Support for Palestine has surged in the US over recent years, especially among young adults where there has been a dramatic shift. Sixty-one per cent of American adults under 30 have a favourable view of the Palestinian people, reports FiveThirtyEight, compared with 56 per cent who have a favourable view of apartheid Israel. The data cited in the website’s new report covers the seismic shift that has taken place in the US since 2014.

More democrats than ever support the Palestinian cause, and that is something that is dividing the party, said the report published in ABC News’ sister site, which focuses on opinion poll analysis. It has published details of the shift in support for Palestine and offered explanations for why increasing numbers of people are abandoning Israel. Highlighting the dramatic shift over the past two decades it cited a 2001 Gallup poll when only 16 per cent of Americans sympathised more with the Palestinians, while 51 percent sympathised more with the Israelis.

Two decades later, though, the landscape has changed. The percentage of Americans with more sympathy toward the Palestinians is now 26 per cent. That support has more than doubled among Democrats, said the report. Today, 38 per cent of Democrats express more sympathy for the Palestinians.

Read: MEMO in conversation with Prof. Norman Finkelstein

Doubt and distrust over the Israeli narrative and the rise in social media are said to be the main reasons for the shift towards greater solidarity with Palestine. Social media has changed how wars and conflicts are witnessed around the world, especially among young people. Israel’s military offensive against Gaza in 2014 is seen as a watershed movement in the shift. The onslaught left 2,251 Palestinians dead, with more than 11,000 wounded.

Such casualty statistics affected the way that the world saw the conflict, and the “self-defence” narrative pushed by Israel to justify the attack wasn’t accepted universally outside Israel, according to Dov Waxman, director of the Y&S Nazarian Centre for Israel Studies at UCLA.
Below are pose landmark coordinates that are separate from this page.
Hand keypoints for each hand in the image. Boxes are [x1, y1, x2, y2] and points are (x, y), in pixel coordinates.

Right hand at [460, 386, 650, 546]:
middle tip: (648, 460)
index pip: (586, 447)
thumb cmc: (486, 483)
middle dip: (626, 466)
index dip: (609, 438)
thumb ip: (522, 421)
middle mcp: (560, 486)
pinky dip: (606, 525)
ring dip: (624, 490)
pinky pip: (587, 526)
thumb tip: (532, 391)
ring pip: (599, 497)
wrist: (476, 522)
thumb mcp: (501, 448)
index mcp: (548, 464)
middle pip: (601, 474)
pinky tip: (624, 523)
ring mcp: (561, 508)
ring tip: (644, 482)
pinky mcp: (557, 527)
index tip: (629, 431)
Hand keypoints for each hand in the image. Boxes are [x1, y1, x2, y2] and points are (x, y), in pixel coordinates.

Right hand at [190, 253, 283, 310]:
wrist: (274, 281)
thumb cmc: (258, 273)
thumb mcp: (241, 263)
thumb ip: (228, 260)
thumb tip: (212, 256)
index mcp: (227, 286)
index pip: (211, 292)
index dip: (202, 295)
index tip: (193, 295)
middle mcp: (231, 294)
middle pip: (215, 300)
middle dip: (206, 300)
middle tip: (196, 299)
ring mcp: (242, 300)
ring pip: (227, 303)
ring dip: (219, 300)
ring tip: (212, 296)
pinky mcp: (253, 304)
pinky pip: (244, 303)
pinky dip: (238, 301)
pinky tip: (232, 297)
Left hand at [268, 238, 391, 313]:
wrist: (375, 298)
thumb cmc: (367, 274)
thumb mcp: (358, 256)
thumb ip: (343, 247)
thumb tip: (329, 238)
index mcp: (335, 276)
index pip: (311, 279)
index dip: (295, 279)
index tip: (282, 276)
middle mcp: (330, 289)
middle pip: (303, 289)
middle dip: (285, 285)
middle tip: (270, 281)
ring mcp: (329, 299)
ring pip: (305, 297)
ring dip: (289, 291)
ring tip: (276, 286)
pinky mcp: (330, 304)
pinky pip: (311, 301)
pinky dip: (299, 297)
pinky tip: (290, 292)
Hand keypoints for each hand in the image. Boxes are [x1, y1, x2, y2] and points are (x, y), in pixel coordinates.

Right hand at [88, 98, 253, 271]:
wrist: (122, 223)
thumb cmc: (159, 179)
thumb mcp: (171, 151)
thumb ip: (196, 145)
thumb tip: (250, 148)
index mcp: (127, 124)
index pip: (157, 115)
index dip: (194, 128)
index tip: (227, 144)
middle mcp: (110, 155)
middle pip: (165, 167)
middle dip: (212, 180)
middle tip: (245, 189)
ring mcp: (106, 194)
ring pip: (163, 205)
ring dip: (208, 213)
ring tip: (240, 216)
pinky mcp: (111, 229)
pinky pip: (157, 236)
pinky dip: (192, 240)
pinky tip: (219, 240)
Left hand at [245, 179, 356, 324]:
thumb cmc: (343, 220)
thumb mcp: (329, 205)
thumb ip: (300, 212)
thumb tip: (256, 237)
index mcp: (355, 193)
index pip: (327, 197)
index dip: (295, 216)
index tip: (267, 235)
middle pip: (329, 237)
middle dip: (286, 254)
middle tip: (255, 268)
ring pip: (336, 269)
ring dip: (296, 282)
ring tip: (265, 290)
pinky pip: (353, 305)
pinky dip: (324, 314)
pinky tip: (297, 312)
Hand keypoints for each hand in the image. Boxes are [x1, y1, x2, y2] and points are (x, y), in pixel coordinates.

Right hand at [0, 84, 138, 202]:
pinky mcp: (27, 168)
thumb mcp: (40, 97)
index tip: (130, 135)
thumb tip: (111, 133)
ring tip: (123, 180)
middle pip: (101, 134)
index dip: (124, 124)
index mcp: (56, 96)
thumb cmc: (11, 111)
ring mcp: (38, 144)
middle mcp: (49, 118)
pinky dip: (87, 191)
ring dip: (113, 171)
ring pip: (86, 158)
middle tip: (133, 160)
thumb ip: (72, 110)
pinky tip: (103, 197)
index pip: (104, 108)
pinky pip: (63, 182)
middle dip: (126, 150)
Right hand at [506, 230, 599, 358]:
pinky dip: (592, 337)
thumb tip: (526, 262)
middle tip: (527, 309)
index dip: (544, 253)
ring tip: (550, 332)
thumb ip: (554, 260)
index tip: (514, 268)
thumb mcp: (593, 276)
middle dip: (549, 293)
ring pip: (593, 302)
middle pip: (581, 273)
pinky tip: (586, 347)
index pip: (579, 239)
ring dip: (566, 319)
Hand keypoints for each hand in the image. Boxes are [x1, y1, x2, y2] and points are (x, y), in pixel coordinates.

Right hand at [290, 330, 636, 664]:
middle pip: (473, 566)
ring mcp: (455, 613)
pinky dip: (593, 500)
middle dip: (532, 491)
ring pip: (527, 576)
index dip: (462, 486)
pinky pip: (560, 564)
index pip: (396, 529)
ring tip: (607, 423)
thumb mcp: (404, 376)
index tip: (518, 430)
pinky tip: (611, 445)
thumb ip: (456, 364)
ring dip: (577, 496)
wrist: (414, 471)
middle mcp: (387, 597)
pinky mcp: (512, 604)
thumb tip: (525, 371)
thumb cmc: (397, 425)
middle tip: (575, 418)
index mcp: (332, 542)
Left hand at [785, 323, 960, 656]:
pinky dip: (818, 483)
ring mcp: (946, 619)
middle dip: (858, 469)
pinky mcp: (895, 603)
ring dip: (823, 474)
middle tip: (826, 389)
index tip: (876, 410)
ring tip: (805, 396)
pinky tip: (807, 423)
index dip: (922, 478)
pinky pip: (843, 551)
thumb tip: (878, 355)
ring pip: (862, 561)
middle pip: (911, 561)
“It’s really the last decade, during which so many events and shifts and factors have changed thoughts in the public domain,” Waxman is reported as saying. It was explained that what happened in 2014 was the first large-scale escalation in the age of widespread social media. In the years since, researchers have pointed to the ways in which social media has reframed how the international community observes war in real time, whether over the past decade with the Palestinians or this year with the Ukrainians.

For many people, 2014 was the first time that they were exposed to and had access to first-hand accounts from Palestinians. These accounts challenged or at least contextualised the details reported by the mainstream media.

Other factors include the rise of Black Lives Matter and social justice groups in general. Their campaign against structural racism has exposed the decades long suffering of Palestinians under an apartheid regime.

A third reason mentioned in the report is that an increasing number of Democrats and liberals are realising that their values are inconsistent with the values of the apartheid state of Israel. “In the past, supporting Israel was seen as aligned with or consistent with liberal values,” explained Waxman. “And, increasingly, it’s seen as contradicting liberal beliefs and values.”

Former US President Donald Trump’s close alliance with Israel’s then Prime Minister, Benjamin Netanyahu, and his controversial decision to recognise Jerusalem as Israel’s capital also drove the notion of unconditional support for Israel further to the right of American politics.